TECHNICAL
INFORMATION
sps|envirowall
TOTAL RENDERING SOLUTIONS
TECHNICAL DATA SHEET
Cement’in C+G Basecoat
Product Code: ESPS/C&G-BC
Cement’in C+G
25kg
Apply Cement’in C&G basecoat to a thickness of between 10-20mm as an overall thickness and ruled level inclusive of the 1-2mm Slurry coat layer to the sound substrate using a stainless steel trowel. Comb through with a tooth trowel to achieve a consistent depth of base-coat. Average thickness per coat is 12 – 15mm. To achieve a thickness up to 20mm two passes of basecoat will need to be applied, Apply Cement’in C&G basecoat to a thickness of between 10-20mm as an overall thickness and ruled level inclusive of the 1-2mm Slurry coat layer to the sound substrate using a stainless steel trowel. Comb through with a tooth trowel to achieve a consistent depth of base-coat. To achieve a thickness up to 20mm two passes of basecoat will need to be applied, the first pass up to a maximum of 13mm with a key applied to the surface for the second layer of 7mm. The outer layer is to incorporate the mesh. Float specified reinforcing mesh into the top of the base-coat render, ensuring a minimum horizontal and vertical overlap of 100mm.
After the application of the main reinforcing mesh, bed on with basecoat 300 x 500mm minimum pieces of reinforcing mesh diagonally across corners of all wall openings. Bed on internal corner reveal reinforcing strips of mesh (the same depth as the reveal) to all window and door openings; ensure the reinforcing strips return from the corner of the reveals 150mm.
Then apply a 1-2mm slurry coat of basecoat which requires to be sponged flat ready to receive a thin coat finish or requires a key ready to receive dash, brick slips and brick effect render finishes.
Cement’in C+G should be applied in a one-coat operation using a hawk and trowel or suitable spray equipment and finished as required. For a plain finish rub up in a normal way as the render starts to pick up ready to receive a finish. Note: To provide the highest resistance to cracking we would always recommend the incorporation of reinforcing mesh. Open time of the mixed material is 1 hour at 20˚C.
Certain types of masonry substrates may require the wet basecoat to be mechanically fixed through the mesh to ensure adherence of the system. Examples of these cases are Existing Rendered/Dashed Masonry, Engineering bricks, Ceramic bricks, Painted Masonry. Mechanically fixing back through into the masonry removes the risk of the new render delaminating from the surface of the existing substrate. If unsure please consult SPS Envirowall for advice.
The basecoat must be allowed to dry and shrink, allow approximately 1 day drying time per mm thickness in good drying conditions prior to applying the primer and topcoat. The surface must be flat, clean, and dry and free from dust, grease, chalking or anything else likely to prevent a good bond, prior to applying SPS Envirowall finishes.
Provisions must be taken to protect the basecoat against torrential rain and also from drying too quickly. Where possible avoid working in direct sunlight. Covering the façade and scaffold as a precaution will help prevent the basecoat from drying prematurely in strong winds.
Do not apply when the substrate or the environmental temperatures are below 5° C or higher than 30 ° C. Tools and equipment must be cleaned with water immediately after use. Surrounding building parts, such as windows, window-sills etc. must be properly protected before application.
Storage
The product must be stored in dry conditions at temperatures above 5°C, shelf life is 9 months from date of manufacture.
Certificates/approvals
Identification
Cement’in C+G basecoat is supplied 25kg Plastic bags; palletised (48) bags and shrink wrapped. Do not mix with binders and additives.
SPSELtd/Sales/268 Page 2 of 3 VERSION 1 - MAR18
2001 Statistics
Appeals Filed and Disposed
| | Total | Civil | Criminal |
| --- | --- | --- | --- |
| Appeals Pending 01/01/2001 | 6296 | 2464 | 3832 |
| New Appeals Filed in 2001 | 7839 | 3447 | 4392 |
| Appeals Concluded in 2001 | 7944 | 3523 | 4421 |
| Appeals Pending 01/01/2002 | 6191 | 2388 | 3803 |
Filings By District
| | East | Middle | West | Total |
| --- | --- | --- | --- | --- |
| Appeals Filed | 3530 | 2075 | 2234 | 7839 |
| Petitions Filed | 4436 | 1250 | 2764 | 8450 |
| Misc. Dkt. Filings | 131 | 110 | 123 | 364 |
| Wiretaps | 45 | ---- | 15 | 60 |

* _Exercise prompt_: All the entries above need to be repeated word for word.

* _Result for this task_:
TECHNICAL
INFORMATION
sps|envirowall
TOTAL RENDERING SOLUTIONS
TECHNICAL DATA SHEET
Cement’in C+G Basecoat
Product Code: ESPS/C&G-BC
Cement’in C+G
25kg
Apply Cement’in C&G basecoat to a thickness of between 10-20mm as an overall thickness and ruled level inclusive of the 1-2mm Slurry coat layer to the sound substrate using a stainless steel trowel. Comb through with a tooth trowel to achieve a consistent depth of base-coat. Average thickness per coat is 12 – 15mm. To achieve a thickness up to 20mm two passes of basecoat will need to be applied, Apply Cement’in C&G basecoat to a thickness of between 10-20mm as an overall thickness and ruled level inclusive of the 1-2mm Slurry coat layer to the sound substrate using a stainless steel trowel. Comb through with a tooth trowel to achieve a consistent depth of base-coat. To achieve a thickness up to 20mm two passes of basecoat will need to be applied, the first pass up to a maximum of 13mm with a key applied to the surface for the second layer of 7mm. The outer layer is to incorporate the mesh. Float specified reinforcing mesh into the top of the base-coat render, ensuring a minimum horizontal and vertical overlap of 100mm.
After the application of the main reinforcing mesh, bed on with basecoat 300 x 500mm minimum pieces of reinforcing mesh diagonally across corners of all wall openings. Bed on internal corner reveal reinforcing strips of mesh (the same depth as the reveal) to all window and door openings; ensure the reinforcing strips return from the corner of the reveals 150mm.
Then apply a 1-2mm slurry coat of basecoat which requires to be sponged flat ready to receive a thin coat finish or requires a key ready to receive dash, brick slips and brick effect render finishes.
Cement’in C+G should be applied in a one-coat operation using a hawk and trowel or suitable spray equipment and finished as required. For a plain finish rub up in a normal way as the render starts to pick up ready to receive a finish. Note: To provide the highest resistance to cracking we would always recommend the incorporation of reinforcing mesh. Open time of the mixed material is 1 hour at 20˚C.
Certain types of masonry substrates may require the wet basecoat to be mechanically fixed through the mesh to ensure adherence of the system. Examples of these cases are Existing Rendered/Dashed Masonry, Engineering bricks, Ceramic bricks, Painted Masonry. Mechanically fixing back through into the masonry removes the risk of the new render delaminating from the surface of the existing substrate. If unsure please consult SPS Envirowall for advice.
The basecoat must be allowed to dry and shrink, allow approximately 1 day drying time per mm thickness in good drying conditions prior to applying the primer and topcoat. The surface must be flat, clean, and dry and free from dust, grease, chalking or anything else likely to prevent a good bond, prior to applying SPS Envirowall finishes.
Provisions must be taken to protect the basecoat against torrential rain and also from drying too quickly. Where possible avoid working in direct sunlight. Covering the façade and scaffold as a precaution will help prevent the basecoat from drying prematurely in strong winds.
Do not apply when the substrate or the environmental temperatures are below 5° C or higher than 30 ° C. Tools and equipment must be cleaned with water immediately after use. Surrounding building parts, such as windows, window-sills etc. must be properly protected before application.
Storage
The product must be stored in dry conditions at temperatures above 5°C, shelf life is 9 months from date of manufacture.
Certificates/approvals
Identification
Cement’in C+G basecoat is supplied 25kg Plastic bags; palletised (48) bags and shrink wrapped. Do not mix with binders and additives.
SPSELtd/Sales/268 Page 2 of 3 VERSION 1 - MAR18
2001 Statistics
Appeals Filed and Disposed
| | Total | Civil | Criminal |
| --- | --- | --- | --- |
| Appeals Pending 01/01/2001 | 6296 | 2464 | 3832 |
| New Appeals Filed in 2001 | 7839 | 3447 | 4392 |
| Appeals Concluded in 2001 | 7944 | 3523 | 4421 |
| Appeals Pending 01/01/2002 | 6191 | 2388 | 3803 |
Filings By District
| | East | Middle | West | Total |
| --- | --- | --- | --- | --- |
| Appeals Filed | 3530 | 2075 | 2234 | 7839 |
| Petitions Filed | 4436 | 1250 | 2764 | 8450 |
| Misc. Dkt. Filings | 131 | 110 | 123 | 364 |
| Wiretaps | 45 | ---- | 15 | 60 |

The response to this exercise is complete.